Use the media’s need for individual stories to leverage social change.

Supply pictures

Photos are important, particularly images that tell the story, sending multiple images can be helpful in securing news coverage, particularly for online outlets.

Be passionate

Passion is important for ‘newsworthiness’ and credibility.

There is clearly scope for the sector to enhance relations with media personnel and use the media more strategically.

Trade Unions

Consultations found a shared social purpose between the trade unions and the community and voluntary sector, ‘with more to unite than to divide’ particularly in terms of giving voice to an individual or a group/s, in order to represent their views and promote equality and positive change. However, the consultations also found tension leading to limited levels of cooperation between the sectors.

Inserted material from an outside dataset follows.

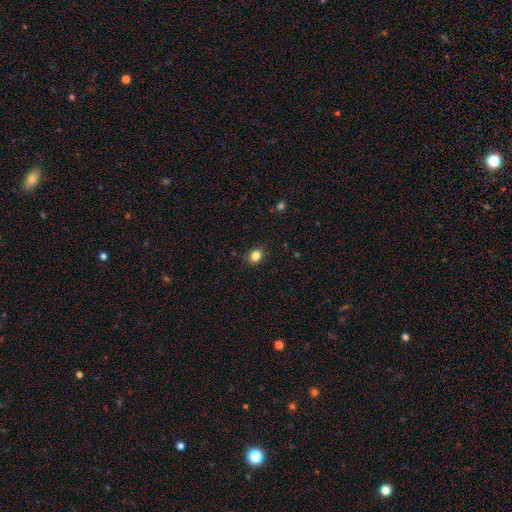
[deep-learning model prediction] This is clearly a smooth galaxy (84%). How rounded: possibly round (56%). Merging: clearly none (88%).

The tensions identified related to the complexity and diversity of the community and voluntary sector, which can make it hard for unions (and others) to relate to and work with the sector and in some cases resulted in the dismissal of the sector by some unions. There was also a view that some in the community and voluntary sector were trying to take the space of the trade unions, although often with different agendas.

Some union representatives also believed the sector could be insular with individual organisations focusing on their particular issue rather than the broader picture. While it was possible to identify examples of positive collaboration between the two sectors, the examples were limited and there was a sense that even these initiatives had not realised their full potential. Therefore there is a need for both groups to develop a better understanding of each other and to identify and develop allies and organisations that they can work together with to enhance collaboration.

General Public

Among the general public there was generally a negative view of ‘lobbying’, but notably advocacy by the community and voluntary sector was generally seen as a good thing. In fact 72% of those we polled believed it was important for charities to campaign and lobby government, while 51% recognised campaigning as part of the ‘cause’ of charities and non-profits.

Interestingly 25-30% demonstrated they had a reasonable understanding of social justice advocacy and the public’s most common involvement in community and voluntary sector campaigning activities was adding their name to a petition. They were significantly less likely to attend a public meeting or demonstration. Only 15% of the public believed that the social justice advocacy work being undertaken was influential, while 46% though it should be.